WHAT NEEDS TO BE DONE: Render each line of text in these entries as a string in a single JSON list, one string per line and no strings for blank lines. Leave the pictures out of the answer.

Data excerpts
>> start

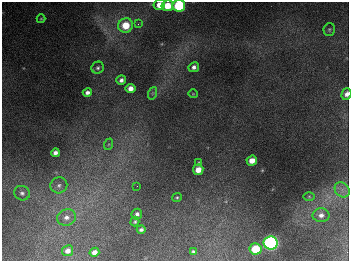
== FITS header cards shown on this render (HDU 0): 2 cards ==
NAXIS1  =                  347
NAXIS2  =                  259

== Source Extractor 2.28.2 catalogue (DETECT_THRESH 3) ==
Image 347 x 259 px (HDU 0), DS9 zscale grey, 1 PNG px = 1 image px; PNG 351 x 263 px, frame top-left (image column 1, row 259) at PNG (2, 2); each listed source drawn as its Kron ellipse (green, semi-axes under 4 px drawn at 4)
Background 678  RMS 49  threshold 148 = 3 sigma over >= 5 px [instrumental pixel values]
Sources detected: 36; all 36 listed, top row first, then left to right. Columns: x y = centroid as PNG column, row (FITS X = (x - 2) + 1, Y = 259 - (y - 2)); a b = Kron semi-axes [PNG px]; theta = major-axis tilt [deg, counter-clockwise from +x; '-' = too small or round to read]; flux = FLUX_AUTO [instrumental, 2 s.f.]
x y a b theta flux
159 5 6 5 - 4.1e+04
167 6 6 5 - 6.6e+04
179 6 6 6 - 2.6e+05
41 19 4 4 - 3.1e+03
138 24 3 3 - 4.3e+03
126 25 7 7 - 8.2e+04
329 29 6 5 - 5.5e+03
194 67 5 5 - 1.2e+04
98 68 6 6 - 8.1e+03
121 80 5 5 - 1.2e+04
130 88 5 4 - 2.3e+04
87 92 5 4 - 1.2e+04
153 93 6 4 71 5.0e+03
193 94 5 3 - 2.5e+03
346 94 6 4 74 1.6e+04
109 144 6 4 70 4.8e+03
55 153 4 4 - 1.5e+04
252 161 5 5 - 3.5e+04
199 163 3 3 - 4.2e+03
198 170 5 5 - 3.9e+04
59 185 8 8 - 1.5e+04
137 186 2 2 - 1.5e+03
342 190 8 6 -47 1.8e+04
22 193 8 7 - 1.1e+04
309 196 6 4 -1 3.7e+03
177 198 5 4 - 4.1e+03
137 214 5 5 - 1.3e+04
321 215 8 7 - 1.7e+04
66 217 9 8 - 2.2e+04
135 222 5 4 - 5.3e+03
141 230 4 3 - 9.3e+03
270 243 7 6 - 1.1e+06
256 249 6 5 - 1.2e+05
68 251 6 5 - 2.0e+04
193 251 4 4 - 6.2e+03
94 252 5 4 - 2.0e+04
At the frame edge (FLAGS 8, measured only in part): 3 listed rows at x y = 159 5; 179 6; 346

>> end

RESULT OF THIS EXERCISE:
[
  "== FITS header cards shown on this render (HDU 0): 2 cards ==",
  "NAXIS1  =                  347",
  "NAXIS2  =                  259",
  "== Source Extractor 2.28.2 catalogue (DETECT_THRESH 3) ==",
  "Image 347 x 259 px (HDU 0), DS9 zscale grey, 1 PNG px = 1 image px; PNG 351 x 263 px, frame top-left (image column 1, row 259) at PNG (2, 2); each listed source drawn as its Kron ellipse (green, semi-axes under 4 px drawn at 4)",
  "Background 678  RMS 49  threshold 148 = 3 sigma over >= 5 px [instrumental pixel values]",
  "Sources detected: 36; all 36 listed, top row first, then left to right. Columns: x y = centroid as PNG column, row (FITS X = (x - 2) + 1, Y = 259 - (y - 2)); a b = Kron semi-axes [PNG px]; theta = major-axis tilt [deg, counter-clockwise from +x; '-' = too small or round to read]; flux = FLUX_AUTO [instrumental, 2 s.f.]",
  "x y a b theta flux",
  "159 5 6 5 - 4.1e+04",
  "167 6 6 5 - 6.6e+04",
  "179 6 6 6 - 2.6e+05",
  "41 19 4 4 - 3.1e+03",
  "138 24 3 3 - 4.3e+03",
  "126 25 7 7 - 8.2e+04",
  "329 29 6 5 - 5.5e+03",
  "194 67 5 5 - 1.2e+04",
  "98 68 6 6 - 8.1e+03",
  "121 80 5 5 - 1.2e+04",
  "130 88 5 4 - 2.3e+04",
  "87 92 5 4 - 1.2e+04",
  "153 93 6 4 71 5.0e+03",
  "193 94 5 3 - 2.5e+03",
  "346 94 6 4 74 1.6e+04",
  "109 144 6 4 70 4.8e+03",
  "55 153 4 4 - 1.5e+04",
  "252 161 5 5 - 3.5e+04",
  "199 163 3 3 - 4.2e+03",
  "198 170 5 5 - 3.9e+04",
  "59 185 8 8 - 1.5e+04",
  "137 186 2 2 - 1.5e+03",
  "342 190 8 6 -47 1.8e+04",
  "22 193 8 7 - 1.1e+04",
  "309 196 6 4 -1 3.7e+03",
  "177 198 5 4 - 4.1e+03",
  "137 214 5 5 - 1.3e+04",
  "321 215 8 7 - 1.7e+04",
  "66 217 9 8 - 2.2e+04",
  "135 222 5 4 - 5.3e+03",
  "141 230 4 3 - 9.3e+03",
  "270 243 7 6 - 1.1e+06",
  "256 249 6 5 - 1.2e+05",
  "68 251 6 5 - 2.0e+04",
  "193 251 4 4 - 6.2e+03",
  "94 252 5 4 - 2.0e+04",
  "At the frame edge (FLAGS 8, measured only in part): 3 listed rows at x y = 159 5; 179 6; 346"
]